Empresas em Portugal adotam jornada 4×3 e relatam ganho de produtividade

Levantamento com 41 empresas indica redução de faltas, rotatividade e manutenção de receitas

Um levantamento conduzido pelo economista Pedro Gomes, da Universidade de Londres, analisou a adoção da jornada de quatro dias de trabalho por três de descanso (4×3) em 41 empresas de Portugal. Os dados foram reunidos no livro Sexta-Feira é o Novo Sábado.

Segundo o estudo, as empresas avaliadas somam mais de mil trabalhadores, distribuídos em diferentes setores e portes. Entre elas, 52% informaram que vão manter a jornada reduzida, 23% pretendem manter com ajustes e 19% indicaram retorno ao modelo tradicional de cinco dias de trabalho.

De acordo com o levantamento, mais de 90% das empresas afirmaram não ter registrado aumento de custos com a mudança. Além disso, 86% relataram crescimento de receita em relação ao ano anterior, enquanto 14% tiveram queda. Cerca de 70% informaram melhorias nos processos internos.

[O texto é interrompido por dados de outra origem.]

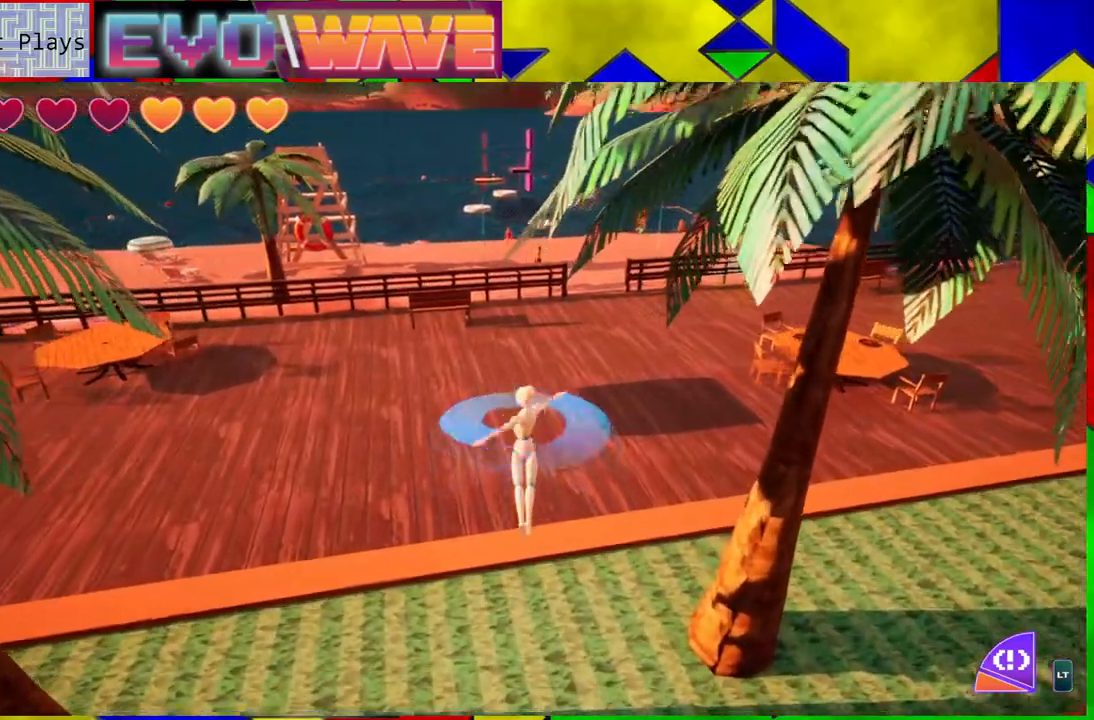
{"buttons": ["B"], "left_stick": "up", "right_stick": "center", "events": [[483, "B", "down"]]}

Produtividade e organização

O economista afirma que a redução da jornada pode ser compensada pelo aumento da produtividade por hora trabalhada. Segundo ele, mudanças na organização do trabalho, como a redução da duração de reuniões, contribuíram para manter os resultados.

A análise também aponta diminuição de faltas e da rotatividade de trabalhadores nas empresas participantes.

Impacto no consumo e no mercado

De acordo com o estudo, a redução da jornada amplia o tempo livre dos trabalhadores e pode influenciar o consumo em setores como lazer, turismo e entretenimento.

Pedro Gomes cita exemplos históricos para sustentar o argumento, como a decisão de Henry Ford, que reduziu a jornada para 40 horas semanais nos Estados Unidos em 1926. Segundo ele, a mudança contribuiu para o crescimento de setores como cinema e turismo.

O economista também mencionou a adoção de dois dias de descanso na China em 1995, associando a medida ao crescimento do turismo interno no país.

Reflexos no Brasil

Para o pesquisador, o Brasil tem condições de reduzir a jornada para 40 horas semanais e revisar modelos como a escala 6×1. Ele argumenta que a mudança pode reduzir faltas, rotatividade e melhorar a conciliação entre trabalho e vida pessoal.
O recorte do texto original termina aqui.